- Такие, да не такие, - говорил Георгий. - Они вон как все дружны и согласны. Мы же - каждый за себя и про себя, да еще кто в лес, кто по дрова... И потом, перебит хребет, не стало мужества. Они открыто заявляют: мы не признаем большевиков и стоим за свои порядки для своего народа. А приступи к любому из нас? Ведь вилять станет, отвечать с оговорочками: "Помилуйте, я за советскую власть, вот только тут меня маленько обидели..." и начнет о какой-нибудь ерунде канючить... Вот и можно нас, наравне с урками, тыкать "в ус да в рыло", - закончил неисправимый поклонник Дениса Давыдова.
Отмечу, что хотя Осоргин и говорил обо "всех", сам с превеликой твердостью заявлял на допросах: "монархист и верующий".
...Они лежали молчаливые, сосредоточенные, в каком-то напряженном покое. Я пробирался меж коек к моему Махмуду, всем существом чувствуя на себе пристальность провожающих меня с подушек взглядов - строгих и отчужденных. Большинство мусаватистов было настроено стоять до конца. Добровольно обрекшие себя на смерть смотрели на меня как на чужого человека, находящегося от них по другую грань жизни. Пусть и знали, что пришел друг.
Махмуд был все так же приветлив и улыбался, словно и не было гибельного поединка и на душе его - мир и покой. На мои встревоженные вопросы он отвечал лишь неопределенным, типично восточным жестом приподнятой руки. Избегая прямого ответа, говорил чуть шутливо: "Все в руках Аллаха", - и решительно отклонял мои передаваемые шепотом предложения спрятать под подушку кулек наколотого сахара.
В борьбе с бесчестным противником допустимы любые приемы защиты - с этим Махмуд был согласен. Но нельзя не делить общей участи, не быть честным по отношению к товарищам.
Пожалуй, по лихорадочному блеску глаз и потрескавшимся губам можно было угадать, что эти так тихо и спокойно лежащие люди про себя борются с искушением отодвинуть вставший вплотную призрак конца. Многим из голодающих, жестоко пострадавшим в бакинских застенках, приходилось тяжко - их, изнуренных, покрытых холодным потом, уже крепко прихватила чахотка. Некоторые бредили...
Их все-таки сломили. Обещали - приходил к ним сам начальник лагеря Эйхманс - дать работу по желанию и вновь поселить всех вместе. Тут же принесли еду - горячее молоко, рис.
Само собой - обманули... Знали, что у человека, ощутившего счастье перехода на рельсы жизни после трехнедельного соскальзывания в тупик смерти, уже не хватит духа вновь с них сойти... Не поддались лишь староста мусаватистов и несколько его ближайших друзей. Мы с Георгием пытались их уговорить.

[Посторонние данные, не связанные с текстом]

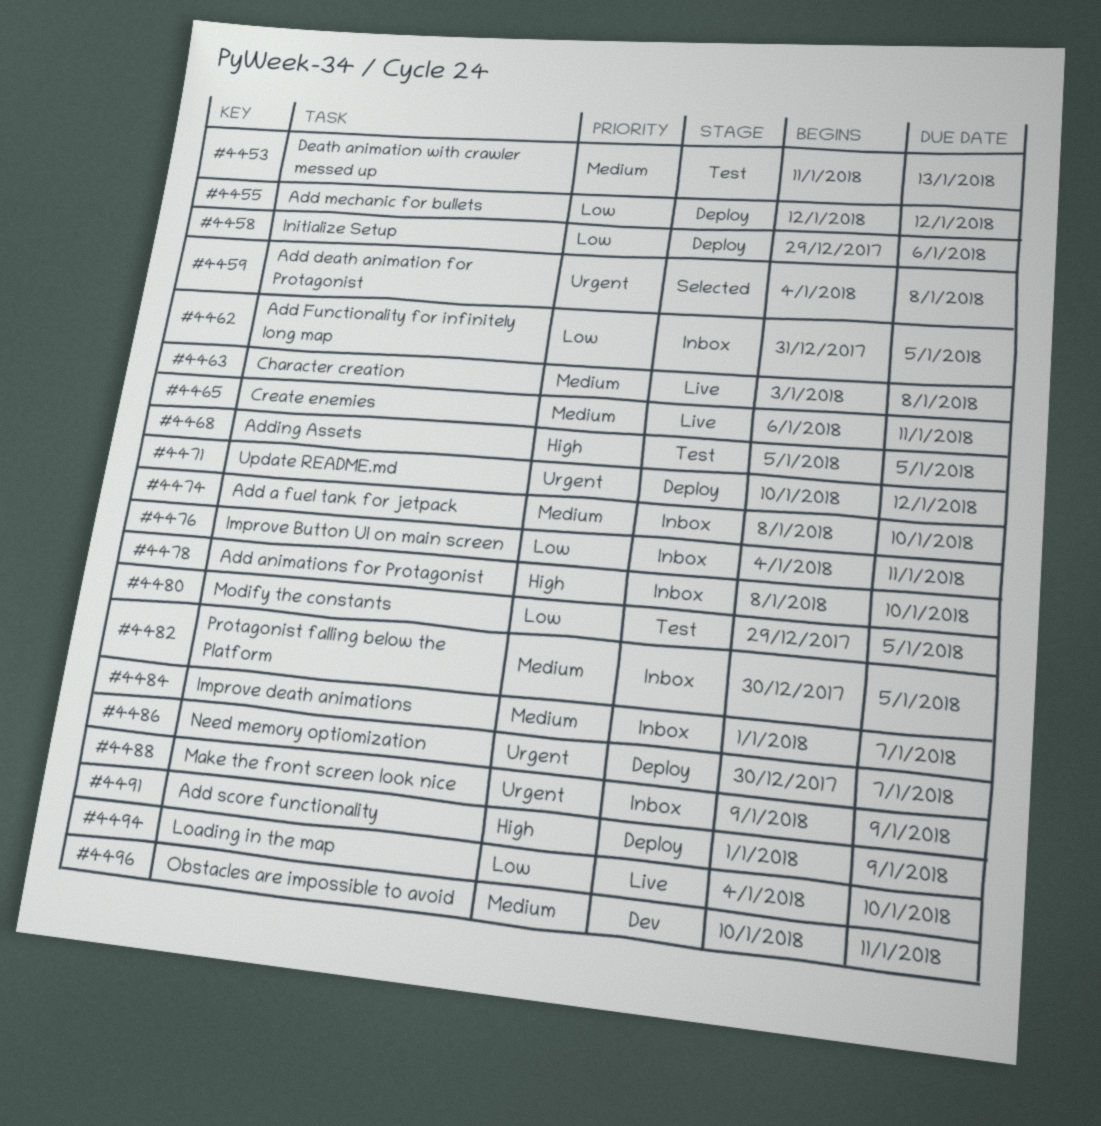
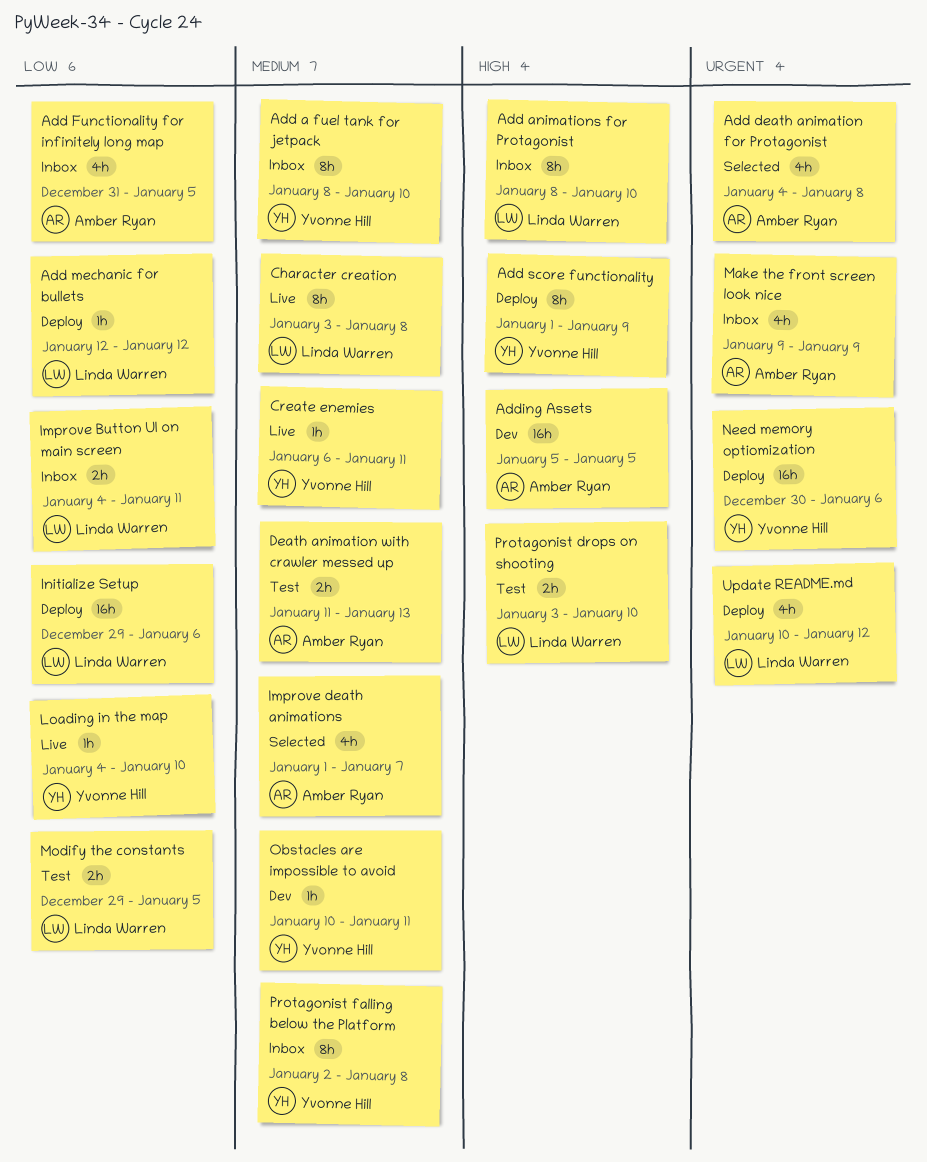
Adding Assets, status: Test -> Dev
Improve death animations, status: Inbox -> Selected
Need memory optiomization, due: Jan 7 -> Jan 6
Protagonist drops on shooting: none -> present
Protagonist falling below the Platform, start: Dec 30 -> Jan 2
Protagonist falling below the Platform, due: Jan 5 -> Jan 8

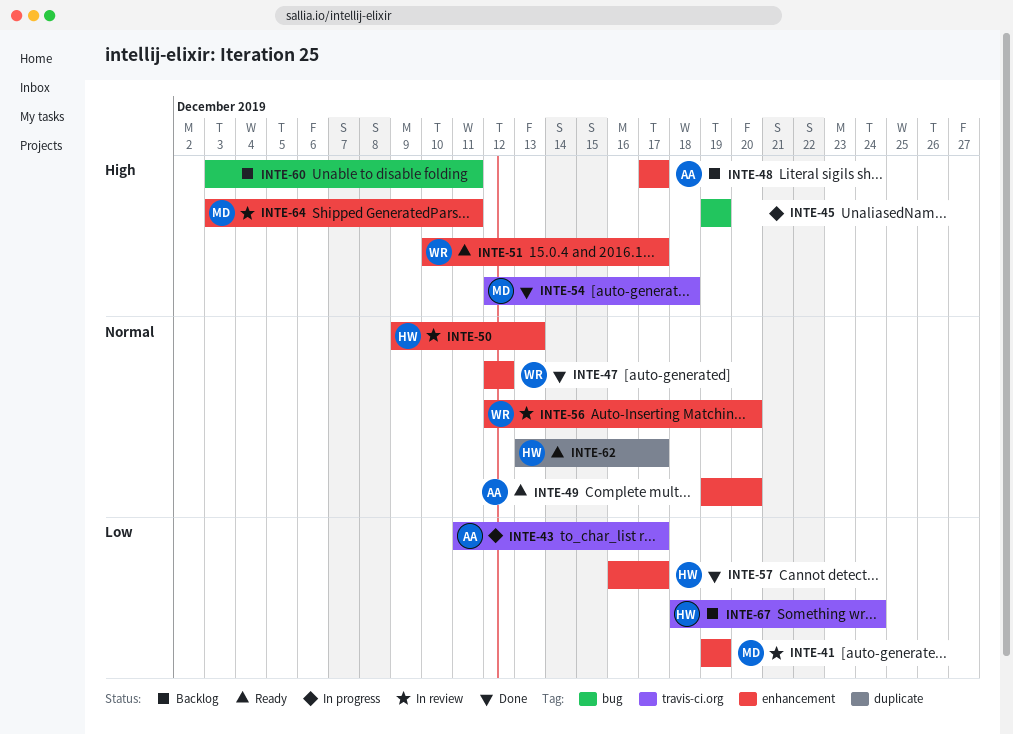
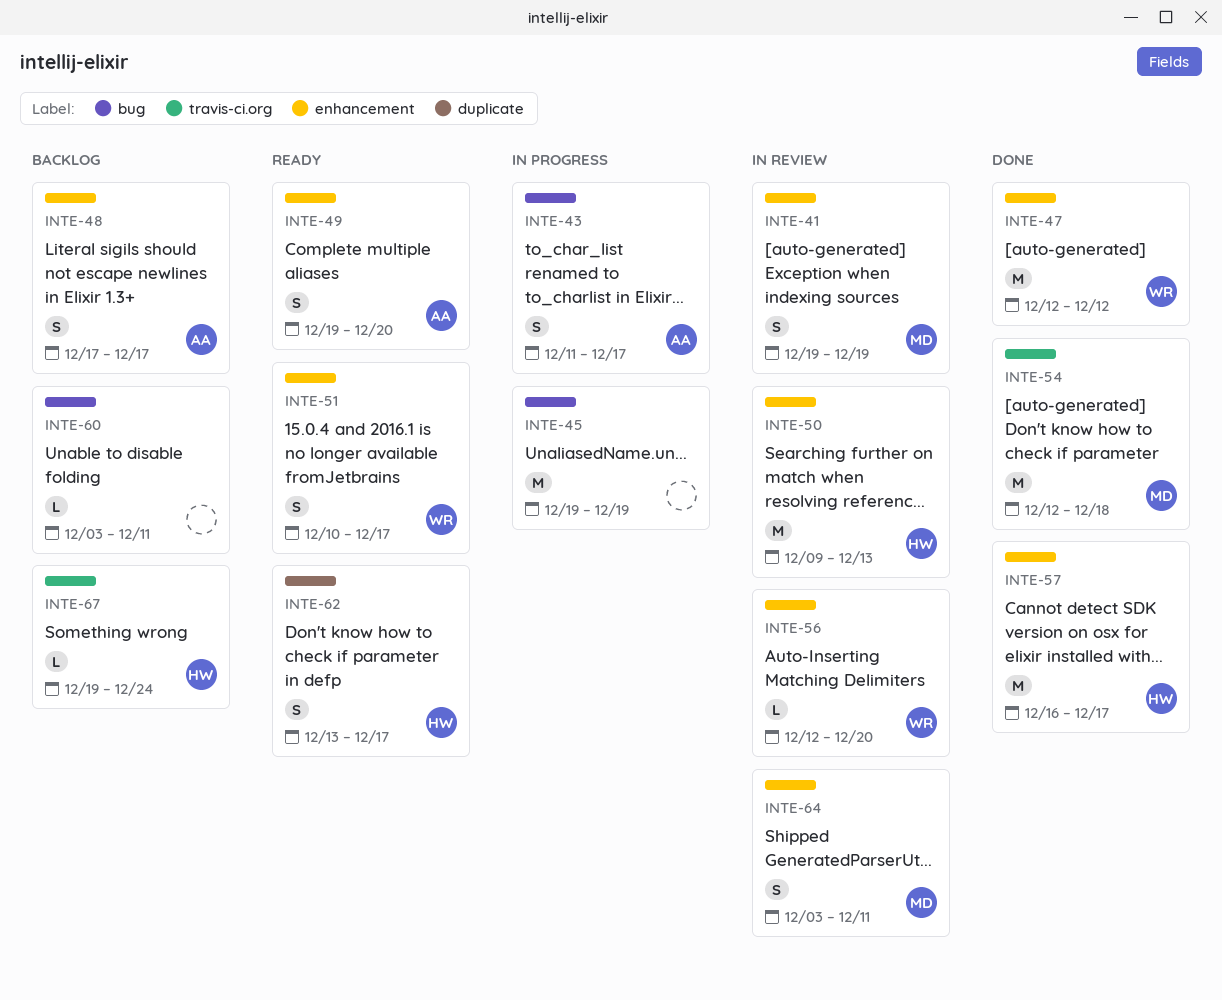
INTE-43, label: travis-ci.org -> bug
INTE-67, start: Dec 18 -> Dec 19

- Я решил умереть, - твердо сказал нам староста. - Не потому, что разлюбил жизнь. А потому, что при всех обстоятельствах мы обречены. Большинство из нас не переживет зиму - едва ли не у всех туберкулез. Оставшихся все равно уничтожат: расстреляют или изведут на штрафных командировках. На какое-то время спасти нас мог бы перевод в политизолятор. Да и то... Мы и на Соловки-то привезены с тем, чтобы покончить с остатками нашей самостоятельности. В Баку мы для них реальные и опасные противники... Но не стоит об этом. Мы и наши цели слишком оболганы, чтобы я мог коротко объяснить трагедию своего народа... - Он закрыл глаза и долго молчал. На осунувшемся его лице мы прочли волю человека, неспособного примириться с отвергаемыми совестью порядками. - Так уж лучше так, не сдавшимся!
Напоследок он пошутил:
- Я потребовал перевода с острова... в солнечную Шемаху! Случится мимо ехать - поклонитесь милым моим садам, кипарисам, веселым виноградникам... Прощайте, друзья: таких русских, как вы, мы любим.
Я не помню имени этого героя азербайджанского народа, хотя не забыл его черты: высокий, смуглый красавец с открытым лбом над густыми бровями и умным внимательным взглядом. Знаю, что был он европейски образован, жил в Париже и Вене.
Вскоре после прекращения общей голодовки его и трех оставшихся с ним товарищей увезли в бывший Анзерский скит, обращенный в штрафное отделение. Все они там один за другим умерли - староста на пятьдесят третий день голодовки. Говорили, будто их пытались кормить искусственно и кто-то из них вскрыл себе вены... Остальные мусаватисты рассосались, потонули во все растущей массе заключенных. О них не стало слышно.
Спустя несколько месяцев дал знать о себе Махмуд. Я ходил к нему в Савватьево, где какие-то доброхоты устроили его на молочную ферму учетчиком.